» **AVAILABLE DATA**
· · ·
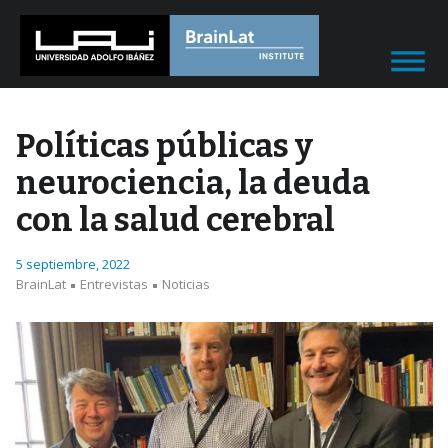
Políticas públicas y
neurociencia, la deuda
con la salud cerebral
5 septiembre, 2022
BrainLat
Entrevistas
Noticias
· · ·
» **TASK GOAL**
Reproduce the lines above with "Noticias" swapped for "Novedades" and nothing else altered. Leave the picture out of your answer.

» **COMPLETED EXERCISE**
Políticas públicas y
neurociencia, la deuda
con la salud cerebral
5 septiembre, 2022
BrainLat
Entrevistas
Novedades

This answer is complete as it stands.